(EXERCISE GOAL)
Set down word for word the portion of the semantic segmentation passage that begins with the words containing "Over the last" and ends with "in this work.".

(READING TEXT)

Over the last decade, extensive research has been conducted in this field and it has been shown that in robotics, video surveillance and autonomous car driving industries, semantic segmentation plays a key role. It helps the machine segment an image automatically, but how efficiently and accurately machine can perform this task, is always a critical question. Scene segmentation models can be divided into two categories: off-line models [4, 5, 6, 32, 46] that require a large number of parameters and real-time models [24, 27, 37, 38, 41, 45] that have much less number of parameters. Real-time models are therefore more suitable for resource-constrained devices and are the main focus of our work. It is still a challenge in the research to develop real-time models that achieve good segmentation performance. We attempt to address this challenge in this work.

(STORED ROWS)
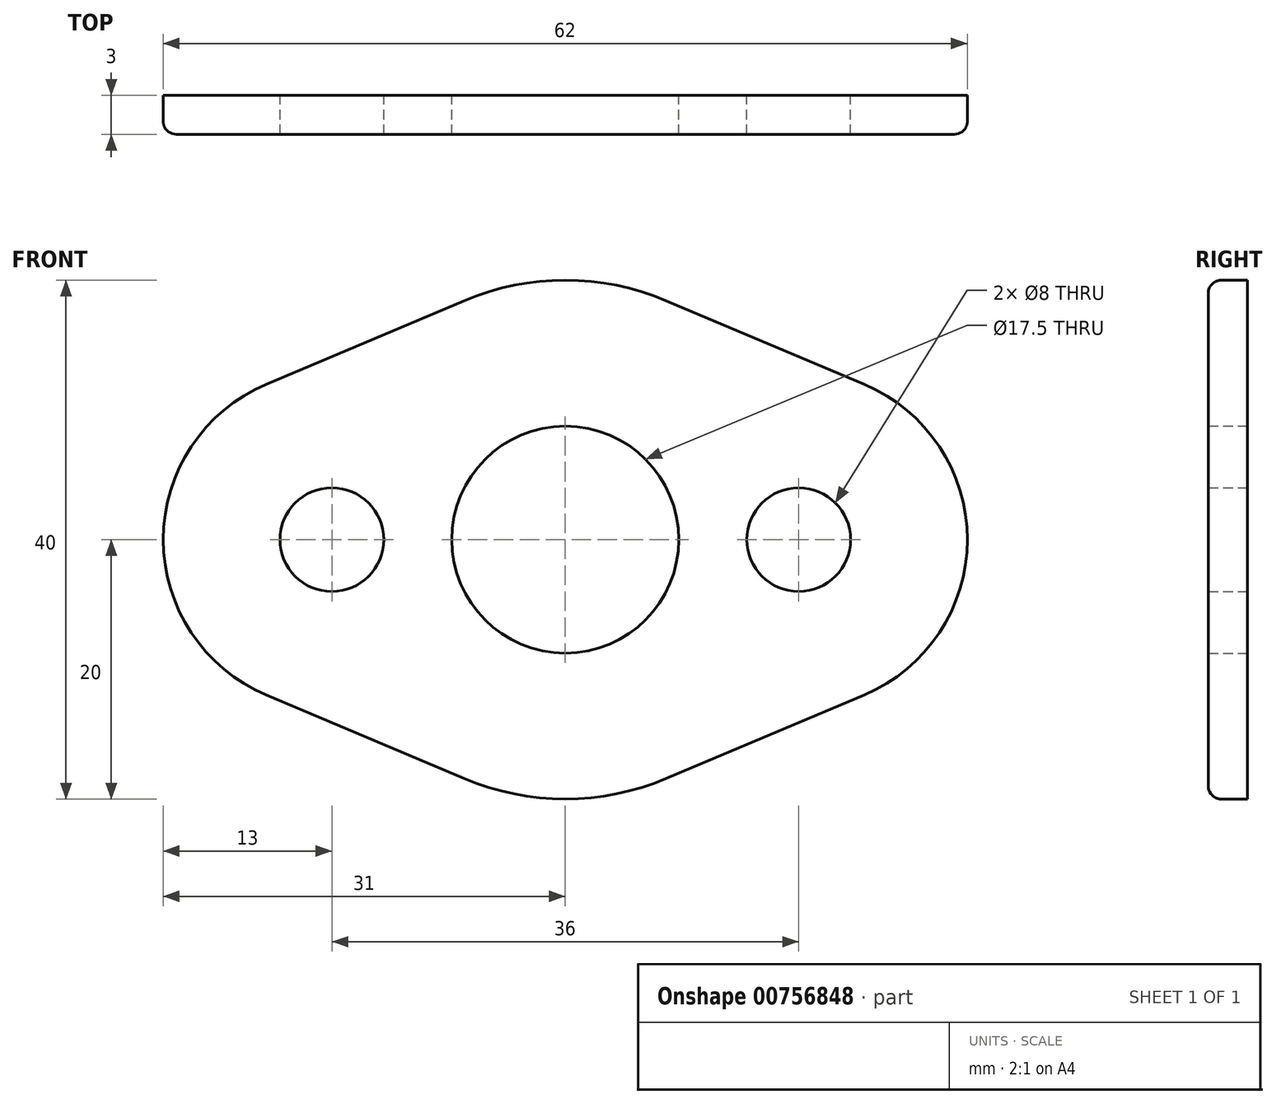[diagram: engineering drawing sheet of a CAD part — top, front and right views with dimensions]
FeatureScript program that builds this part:
annotation { "Feature Type Name" : "Feature", "Feature Type Description" : "" }
export const myFeature = defineFeature(function(context is Context, id is Id, definition is map)
    precondition{}
    {
        {
            var Q0;
            Q0=qCreatedBy(makeId("Front.planeOp"),FACE);
            var sketch = newSketch(context, id + "F0", { "sketchPlane" : qUnion([Q0])});
            skCircle(sketch, "E0", {"center": v(0, 0) * mm, "radius": 8.75 * mm});
            skCircle(sketch, "E1", {"center": v(-18, 0) * mm, "radius": 4 * mm});
            skCircle(sketch, "E2", {"center": v(18, 0) * mm, "radius": 4 * mm});
            skArc(sketch, "E3", {"start": v(-7.78, -18.43) * mm, "mid": v(0, -20) * mm, "end": v(7.78, -18.43) * mm});
            skArc(sketch, "E4", {"start": v(-23.06, 11.98) * mm, "mid": v(-31, 0) * mm, "end": v(-23.06, -11.98) * mm});
            skArc(sketch, "E5", {"start": v(23.06, -11.98) * mm, "mid": v(31, 0) * mm, "end": v(23.06, 11.98) * mm});
            skLineSegment(sketch, "E6", {"start": v(-23.06, 11.98) * mm, "end": v(-7.78, 18.43) * mm});
            skLineSegment(sketch, "E7", {"start": v(7.78, 18.43) * mm, "end": v(23.06, 11.98) * mm});
            skLineSegment(sketch, "E8", {"start": v(23.06, -11.98) * mm, "end": v(7.78, -18.43) * mm});
            skLineSegment(sketch, "E9", {"start": v(-7.78, -18.43) * mm, "end": v(-23.06, -11.98) * mm});
            skArc(sketch, "E10.trimOffspring", {"start": v(7.78, 18.43) * mm, "mid": v(0, 20) * mm, "end": v(-7.78, 18.43) * mm});
            skSolve(sketch);
        }
        {
            var Q0;
            Q0=makeQuery(id+"F0.imprint","IMPRINT",FACE,{"disambiguationData":[TD([[makeQuery(id+"F0.imprint","IMPRINT",EDGE,{"derivedFrom":sQuery(id+"F0.wireOp",EDGE,"E0")}),-1.0]])]});
            extrude(context, id + "F1", {"entities" : qUnion([Q0]), "depth" : 3 * mm, "offsetDistance" : 25 * mm});
        }
        {
            var Q0;
            Q0=makeQuery(id+"F1.opExtrude","CAP_EDGE",EDGE,{"disambiguationData":[OSD([sQuery(id+"F0.wireOp",EDGE,"E7")])],"isStart":false});
            fillet(context, id + "F2", {"entities" : qUnion([Q0]), "radius" : 1 * mm, "tangentPropagation" : true, "allowEdgeOverflow" : false});
        }
    });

(REPLY)
Over the last decade, extensive research has been conducted in this field and it has been shown that in robotics, video surveillance and autonomous car driving industries, semantic segmentation plays a key role. It helps the machine segment an image automatically, but how efficiently and accurately machine can perform this task, is always a critical question. Scene segmentation models can be divided into two categories: off-line models [4, 5, 6, 32, 46] that require a large number of parameters and real-time models [24, 27, 37, 38, 41, 45] that have much less number of parameters. Real-time models are therefore more suitable for resource-constrained devices and are the main focus of our work. It is still a challenge in the research to develop real-time models that achieve good segmentation performance. We attempt to address this challenge in this work.